Gingrich: Immigration Hurts McCain More Than Abortion Hurts Giuliani Among GOP Voters

McCain concedes immigration stance may hurt his '08 bid.

ByABC News
January 8, 2009, 12:21 AM

June 8, 2007 — -- John McCain tells ABC News that former House Speaker Newt Gingrich "may be right" for thinking that the Arizona senator's immigration stance is a bigger hurdle to the GOP's 2008 presidential nomination than former New York Mayor Rudy Giuliani's support for abortion rights.

"Sen. McCain carries both the burden of McCain-Feingold and now the burden of the McCain-Kennedy bill," said Gingrich in a question and answer session following a Friday speech to the American Enterprise Institute in Washington, D.C. "And I think, in a sense . . . if you were handicapping, he has the greatest challenge in a Republican primary in explaining those positions."

In an exclusive interview with ABC News' George Stephanopoulos airing this Sunday on "This Week," McCain does not entirely refute Gingrich's assessment.

"He may be right, for all I know," McCain said of Gingrich's immigration claim, "but I went [to the Senate] to do the hard things.

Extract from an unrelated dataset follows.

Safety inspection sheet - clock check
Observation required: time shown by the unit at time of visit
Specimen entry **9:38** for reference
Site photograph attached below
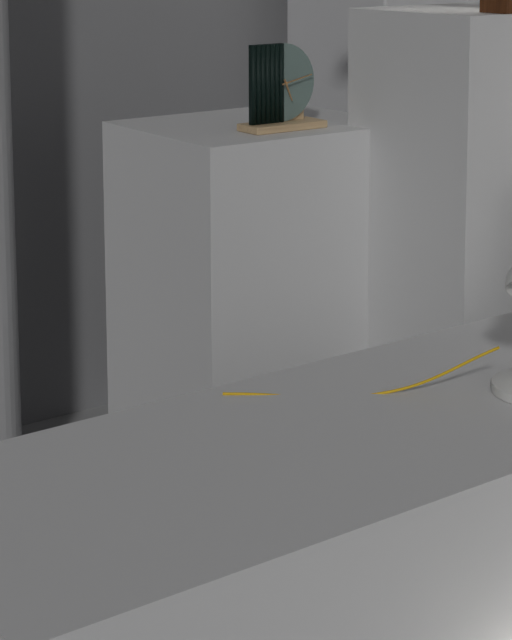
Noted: **5:13**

I went there to do something. The easiest thing for me to do is go there and say 'no' to things."

While McCain conceded that Gingrich may be right with respect to the political risk posed by his immigration stance, McCain rejected Gingrich's claim that the landmark campaign-finance legislation which bears his name poses a similar threat to McCain's White House ambitions.

"Out here in Iowa," McCain told ABC News, "you go with me to all these town hall meetings, you'll never hear anybody ask about that. That's an inside-the-beltway thing, people who lost money who used to make a lot of money off of this soft money that was washing around."

Channeling his political idol, former President Teddy Roosevelt, McCain continued, "I'm in the arena. I'm working hard. I'm proud of my record. And from time to time, it may not be agreeable, but it's what the people of Arizona sent me there to do and I'm proud and happy to do it."

Even though Gingrich and Giuliani have different positions on abortion rights, Gingrich believes that the man who led New York through the terrorist attacks of Sept. 11, 2001, has a "very strong case to make" on national security and that GOP primary voters will place more importance on those security credentials than on his liberal social views.

"Right to life really matters," said Gingrich. "There are a number of places, for example, where I really disagree with Mayor Giuliani. But in a world where a nuclear weapon could eliminate an American city in seconds, he has a very strong case to make."